▶ [Records for this task]:
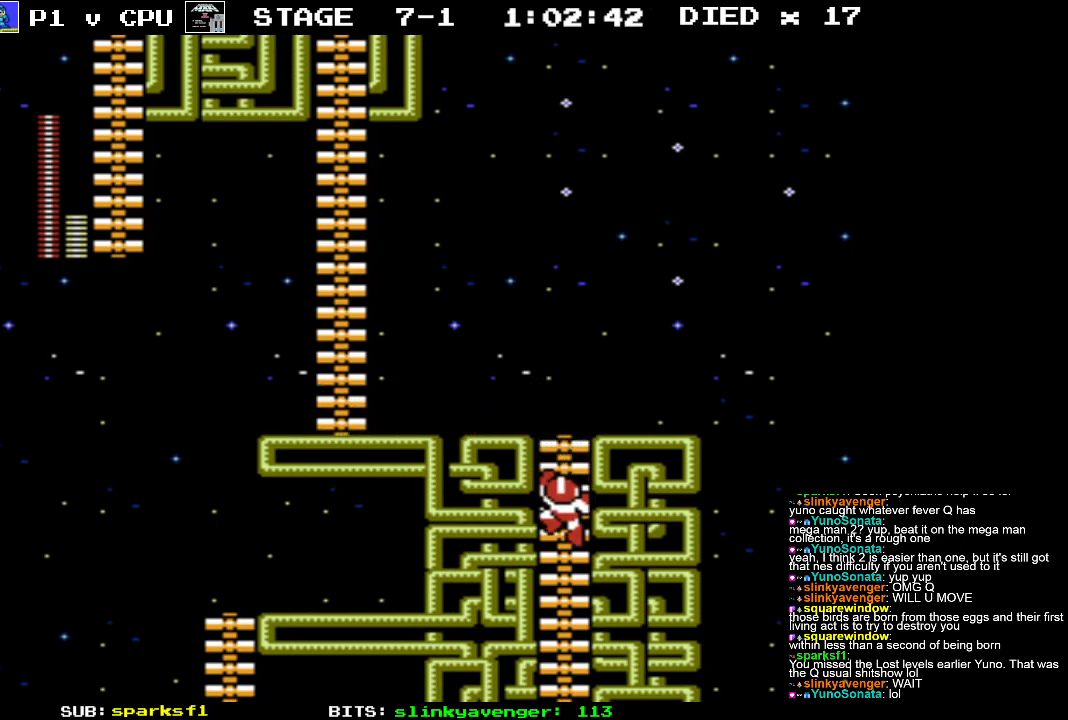
{"buttons": ["DPAD_LEFT"], "events": [[200, "DPAD_DOWN", "up"], [200, "DPAD_LEFT", "down"], [233, "A", "down"], [283, "A", "up"]]}
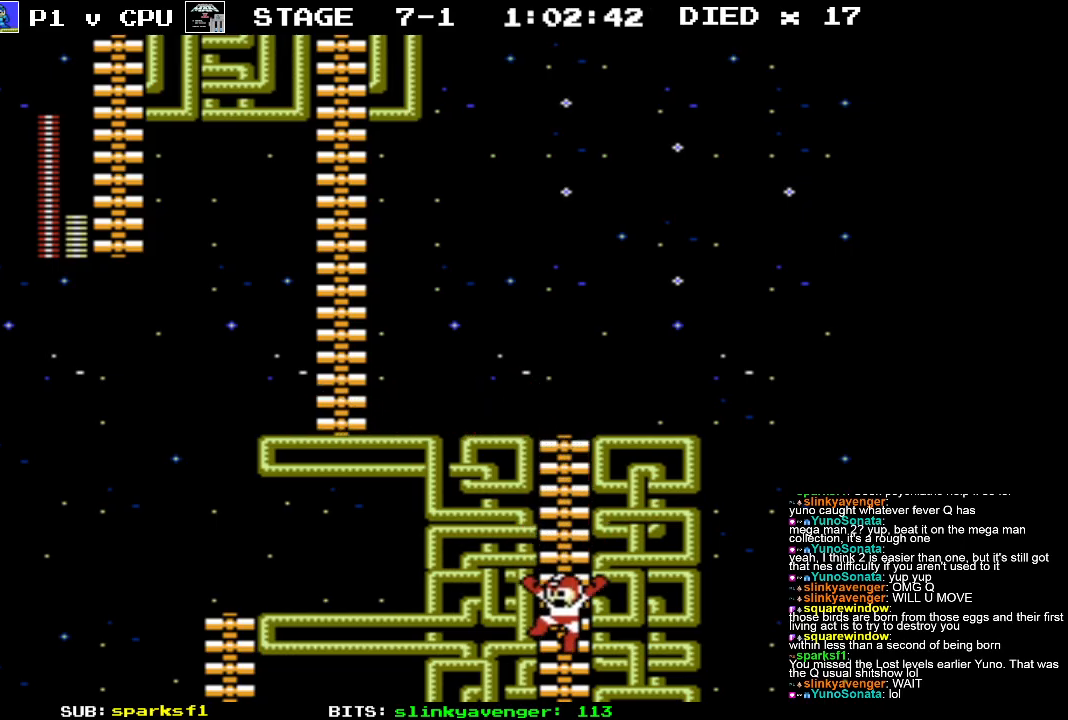
{"buttons": [], "events": [[317, "DPAD_LEFT", "up"]]}
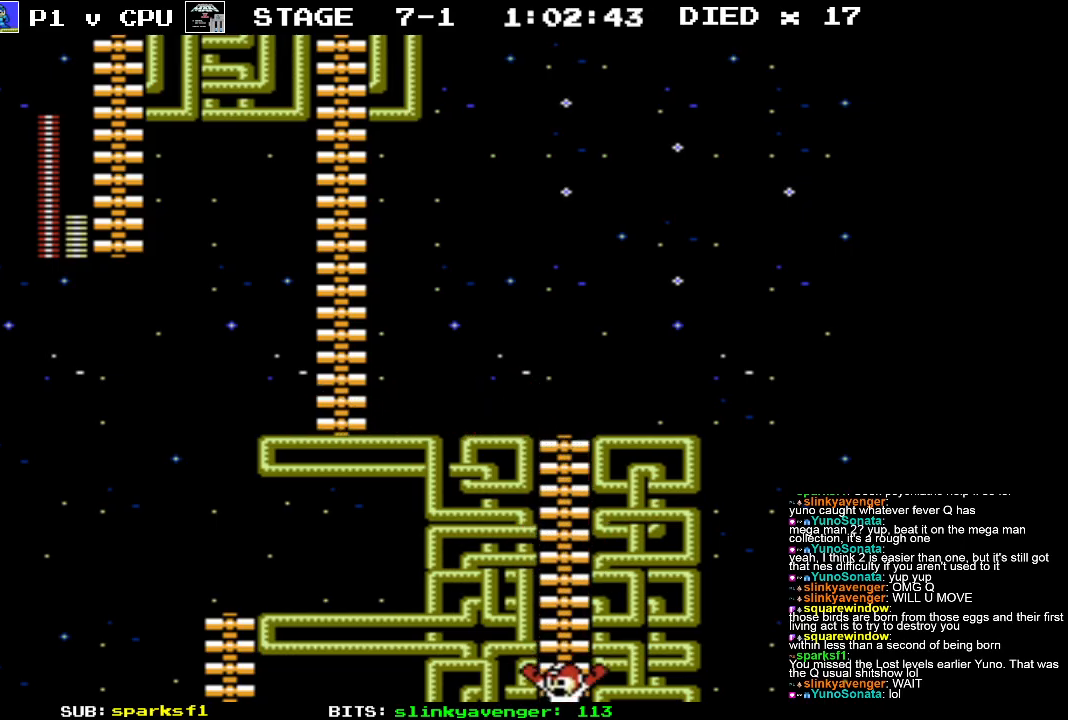
{"buttons": [], "events": []}
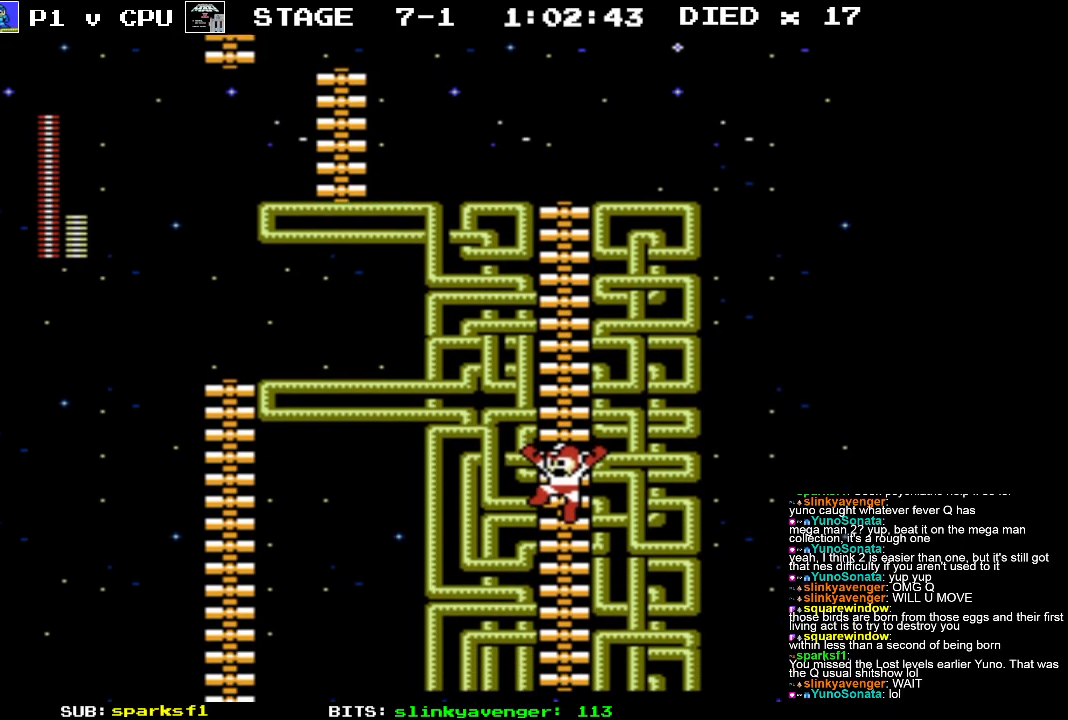
{"buttons": [], "events": []}
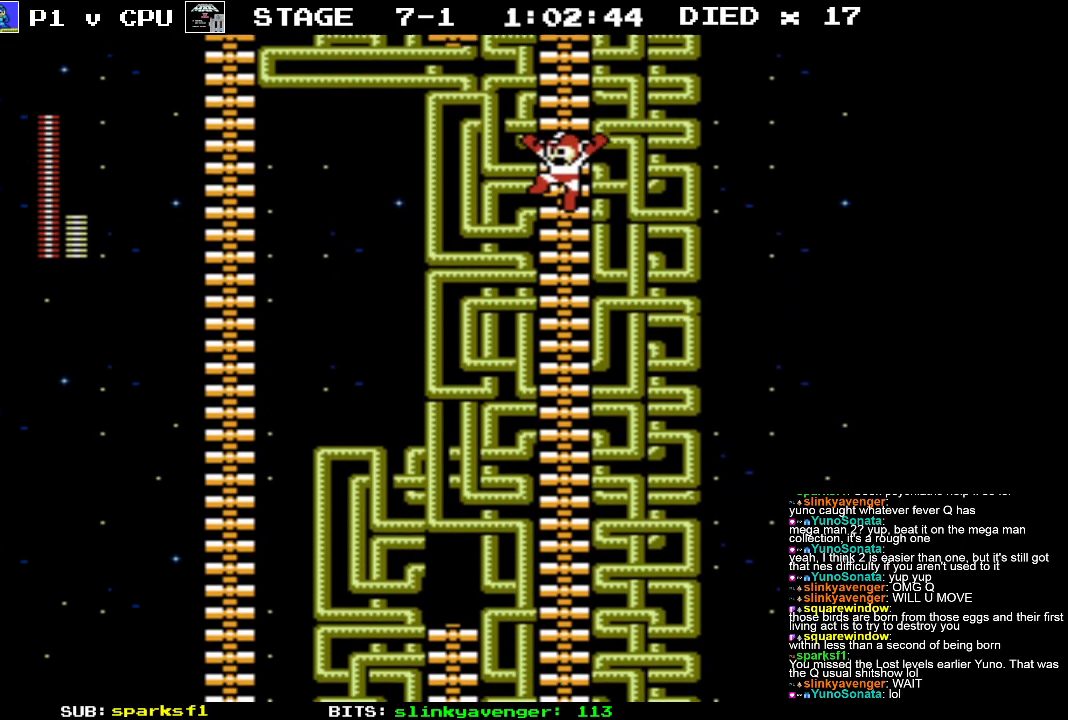
{"buttons": [], "events": []}
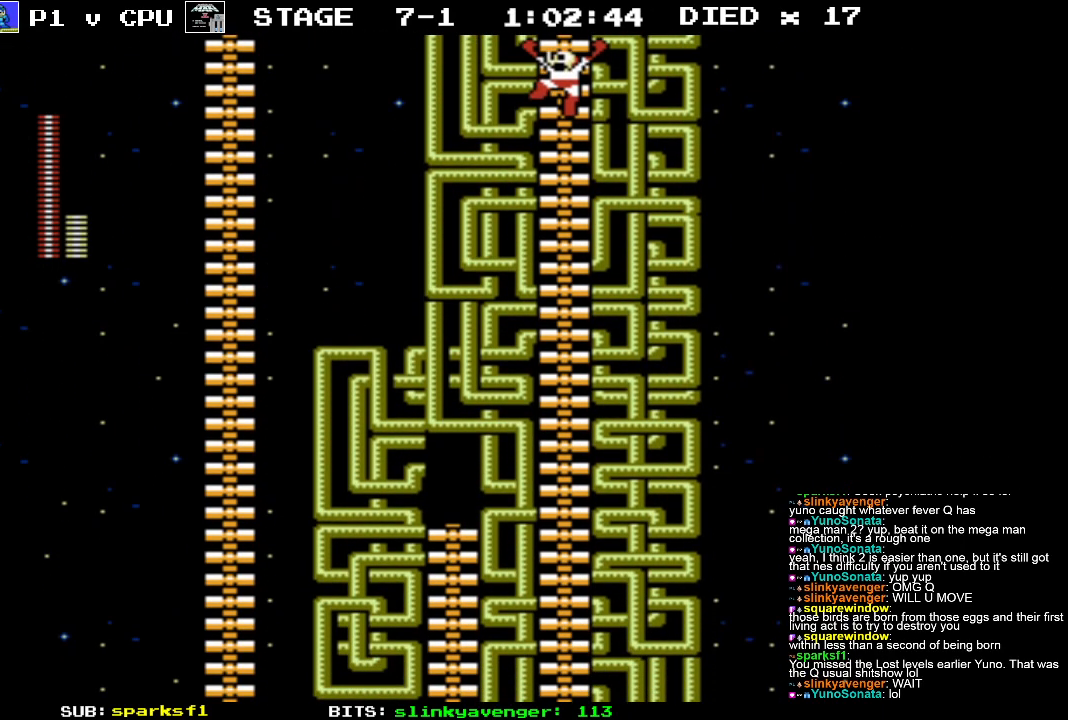
{"buttons": ["DPAD_LEFT"], "events": [[50, "DPAD_LEFT", "down"]]}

▶ [Task goal]:
The answer should consist of all the records, duplicated exactly, with no images included.

▶ [Problem solution]:
{"buttons": ["DPAD_LEFT"], "events": [[200, "DPAD_DOWN", "up"], [200, "DPAD_LEFT", "down"], [233, "A", "down"], [283, "A", "up"]]}
{"buttons": [], "events": [[317, "DPAD_LEFT", "up"]]}
{"buttons": [], "events": []}
{"buttons": [], "events": []}
{"buttons": [], "events": []}
{"buttons": ["DPAD_LEFT"], "events": [[50, "DPAD_LEFT", "down"]]}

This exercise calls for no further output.